(Information provided Opens)

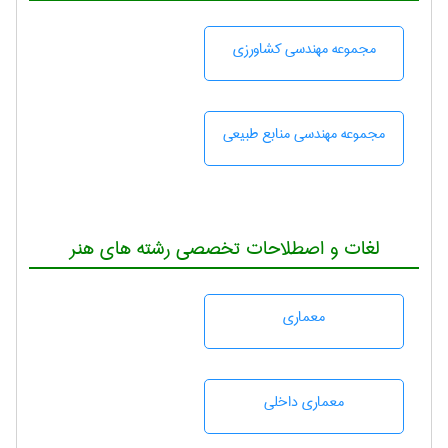
مجموعه مهندسی كشاورزی
مجموعه مهندسی منابع طبيعی
لغات و اصطلاحات تخصصی رشته های هنر
معماری
معماری داخلی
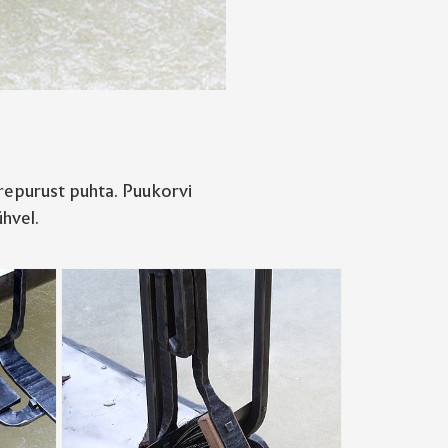
repurust puhta. Puukorvi
ühvel.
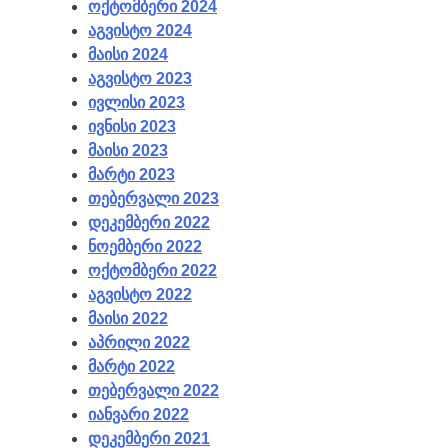
ოქტომბერი 2024
აგვისტო 2024
მაისი 2024
აგვისტო 2023
ივლისი 2023
ივნისი 2023
მაისი 2023
მარტი 2023
თებერვალი 2023
დეკემბერი 2022
ნოემბერი 2022
ოქტომბერი 2022
აგვისტო 2022
მაისი 2022
აპრილი 2022
მარტი 2022
თებერვალი 2022
იანვარი 2022
დეკემბერი 2021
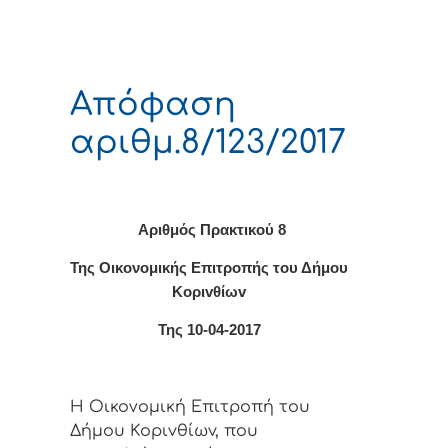
Απόφαση
αριθμ.8/123/2017
Αριθμός Πρακτικο
ύ 8
Της Οικονομικής Επιτρoπής τoυ Δήμoυ
Κoριvθίωv
Της 10-04-2017
Η Οικονομική Επιτρoπή τoυ
Δήμoυ Κoριvθίωv, πoυ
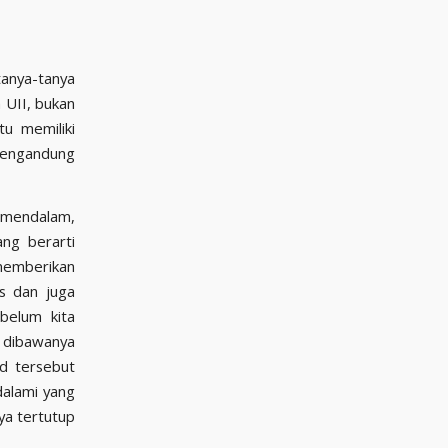
 UII, bukan
u memiliki
 mengandung
n mendalam,
 memberikan
s dan juga
belum kita
dibawanya
d tersebut
dalami yang
ya tertutup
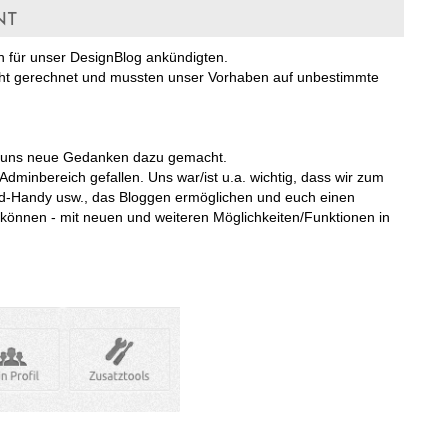
nt
en für unser DesignBlog ankündigten.
icht gerechnet und mussten unser Vorhaben auf unbestimmte
d uns neue Gedanken dazu gemacht.
Adminbereich gefallen. Uns war/ist u.a. wichtig, dass wir zum
id-Handy usw., das Bloggen ermöglichen und euch einen
können - mit neuen und weiteren Möglichkeiten/Funktionen in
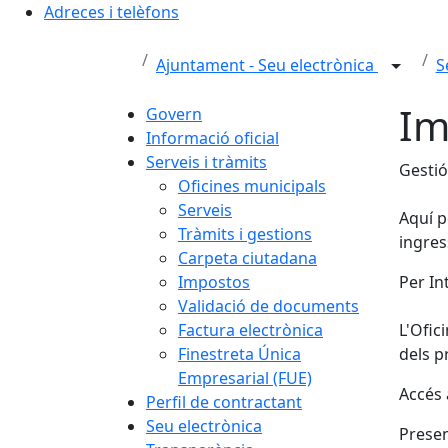
Adreces i telèfons
Ajuntament - Seu electrònica
S
Im
Govern
Informació oficial
Serveis i tràmits
Gestió
Oficines municipals
Serveis
Aquí p
Tràmits i gestions
ingres
Carpeta ciutadana
Impostos
Per In
Validació de documents
Factura electrònica
L'Ofic
Finestreta Única
dels p
Empresarial (FUE)
Accés a
Perfil de contractant
Seu electrònica
Presen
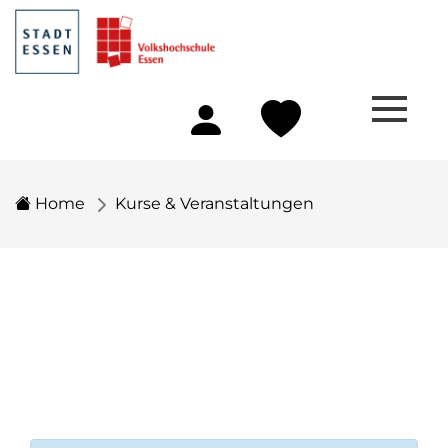
Home
Kurse & Veranstaltungen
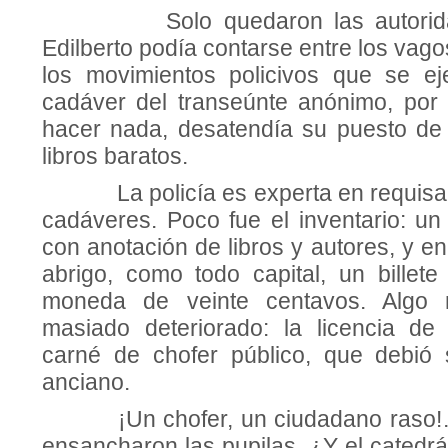
Solo quedaron las autoridade
Edilberto podía contarse entre los vago
los movimientos policivos que se ej
cadáver del transeúnte anónimo, por
hacer nada, desatendía su puesto de r
libros baratos.
La policía es experta en requisar, 
cadáveres. Poco fue el inventario: un
con anotación de libros y autores, y en
abrigo, como todo capital, un bille
moneda de veinte centavos. Algo
masiado deteriorado: la licencia de
carné de chofer público, que debió 
anciano.
¡Un chofer, un ciudadano raso!… A
ensancharon las pupilas. ¿Y el catedráti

(Information provided Closes)

Return every line of text from all the rows above without any change, and leave the pictures out.

Your response:
مجموعه مهندسی كشاورزی
مجموعه مهندسی منابع طبيعی
لغات و اصطلاحات تخصصی رشته های هنر
معماری
معماری داخلی
repurust puhta. Puukorvi
ühvel.
ოქტომბერი 2024
აგვისტო 2024
მაისი 2024
აგვისტო 2023
ივლისი 2023
ივნისი 2023
მაისი 2023
მარტი 2023
თებერვალი 2023
დეკემბერი 2022
ნოემბერი 2022
ოქტომბერი 2022
აგვისტო 2022
მაისი 2022
აპრილი 2022
მარტი 2022
თებერვალი 2022
იანვარი 2022
დეკემბერი 2021
Απόφαση
αριθμ.8/123/2017
Αριθμός Πρακτικο
ύ 8
Της Οικονομικής Επιτρoπής τoυ Δήμoυ
Κoριvθίωv
Της 10-04-2017
Η Οικονομική Επιτρoπή τoυ
Δήμoυ Κoριvθίωv, πoυ
 UII, bukan
u memiliki
 mengandung
n mendalam,
 memberikan
s dan juga
belum kita
dibawanya
d tersebut
dalami yang
ya tertutup
nt
en für unser DesignBlog ankündigten.
icht gerechnet und mussten unser Vorhaben auf unbestimmte
d uns neue Gedanken dazu gemacht.
Adminbereich gefallen. Uns war/ist u.a. wichtig, dass wir zum
id-Handy usw., das Bloggen ermöglichen und euch einen
können - mit neuen und weiteren Möglichkeiten/Funktionen in
Adreces i telèfons
Ajuntament - Seu electrònica
S
Im
Govern
Informació oficial
Serveis i tràmits
Gestió
Oficines municipals
Serveis
Aquí p
Tràmits i gestions
ingres
Carpeta ciutadana
Impostos
Per In
Validació de documents
Factura electrònica
L'Ofic
Finestreta Única
dels p
Empresarial (FUE)
Accés a
Perfil de contractant
Seu electrònica
Presen
Home
Kurse & Veranstaltungen
Solo quedaron las autoridade
Edilberto podía contarse entre los vago
los movimientos policivos que se ej
cadáver del transeúnte anónimo, por
hacer nada, desatendía su puesto de r
libros baratos.
La policía es experta en requisar, 
cadáveres. Poco fue el inventario: un
con anotación de libros y autores, y en
abrigo, como todo capital, un bille
moneda de veinte centavos. Algo
masiado deteriorado: la licencia de
carné de chofer público, que debió 
anciano.
¡Un chofer, un ciudadano raso!… A
ensancharon las pupilas. ¿Y el catedráti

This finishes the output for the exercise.